Christine Eyene is an art historian, critic and curator. She is Lecturer in Contemporary Art at Liverpool John Moores University and Research Curator at Tate Liverpool.
From 2012 to March 2022, Eyene was a Research Fellow in Contemporary Art at the University of Central Lancashire where she worked on Making Histories Visible, a multidisciplinary visual arts research project led by Lubaina Himid, Professor of Contemporary Art and 2017 Turner Prize winner. In this framework, Eyene developed new research on feminism, sound art, and photography. She is currently a PhD candidate at Birkbeck, University of London, and is completing a thesis on the relationship between African literature and visual representation in the work of South African photographer George Hallett (1942-2020) under the supervision of Professor Annie E. Coombes.
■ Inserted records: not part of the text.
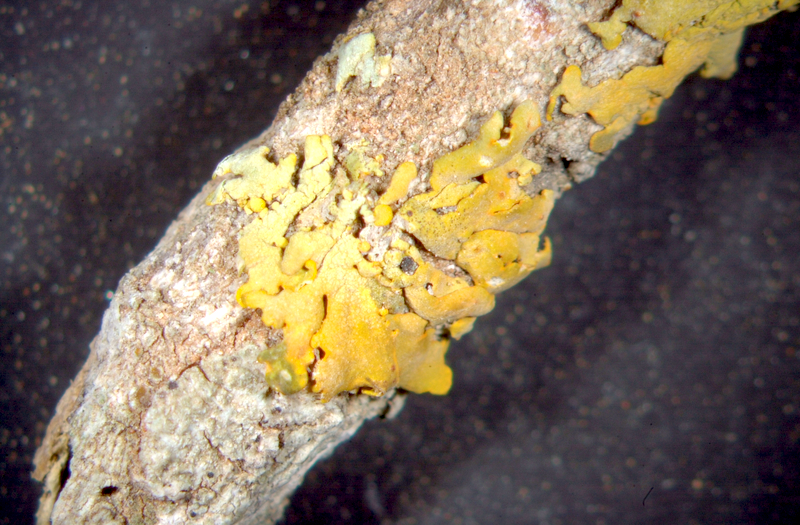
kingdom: Fungi
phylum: Ascomycota
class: Lecanoromycetes
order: Teloschistales
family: Teloschistaceae
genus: Dufourea
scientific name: Dufourea dissectula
Eyene’s areas of research and curatorial practice encompass contemporary African and Diaspora arts, feminism, photography, and non-object-based art practices notably sound art. Her other interests include: socially-engaged initiatives, urban culture, music, design, and new media.
As an art writer, her latest writings include contributions to Tracey Rose: Shooting Down Babylon (Cape Town: Zeitz MOCAA, 2022); Lubaina Himid (London: Tate Publishing, 2021); Alice Mann: Drummies (London: Gost Books, 2021); Cosmogonies: Zinsou, an African Collection (Milan: Silvana Editoriale; Montpellier: MO.CO., 2021).
Since 2017, Eyene has been artistic director of the Biennale Internationale de Casablanca which 5th edition is rescheduled to 2022/2023. She was curator of the SUMMER OF PHOTOGRAPHY 2018 with RESIST! The 1960s protests, photography and visual legacy, BOZAR, Brussels. She has also organised numerous exhibitions as part of biennales and festivals including Resonances: Second Movement (Printemps de Septembre, dir. Christian Bernard), Espace Croix Baragnon, Toulouse, 2016; Murder Machine (EVA International, dir. Koyo Kouoh), Ormston House, Limerick, 2016; RESIDUAL: Traces of the black body (FORMAT International Photography Festival, dir. Louise Clements), New Art Exchange, Nottingham, 2015; WHERE WE’RE AT! Other Voices on Gender (SUMMER OF PHOTOGRAPHY 2014), BOZAR, Brussels, 2014; 10th DAK’ART – Biennale of Contemporary African Art, IFAN Museum and National Gallery, Dakar, 2012; 3rd PHOTOQUAI – Biennial of World Images (dir. Françoise Huguier), Musée du Quai Branly, Paris, 2011; Pimp My Combi (GWANZA: Month of Photography), National Gallery of Zimbabwe, Harare, 2011.
In 2016, she co-founded YaPhoto, a project supporting emerging photographers in Cameroon. She continues to run the online platform Yaounde Photo Network with a focus on exhibiting young Cameroonian photographers internationally. Since 2021, she has also been developing Bikoka Art Project, a new art and educational initiative dedicated to young people, women, and young creatives in Lolodorf and Bikoka, Cameroon.
Christine Eyene sits on several selection panels and advisory committees. In 2021-2022 she was on the selection committee of The London Open 2022 (Whitechapel Gallery), Jerwood/Photoworks Awards 2022, and member of jury of the Turner Prize 2022.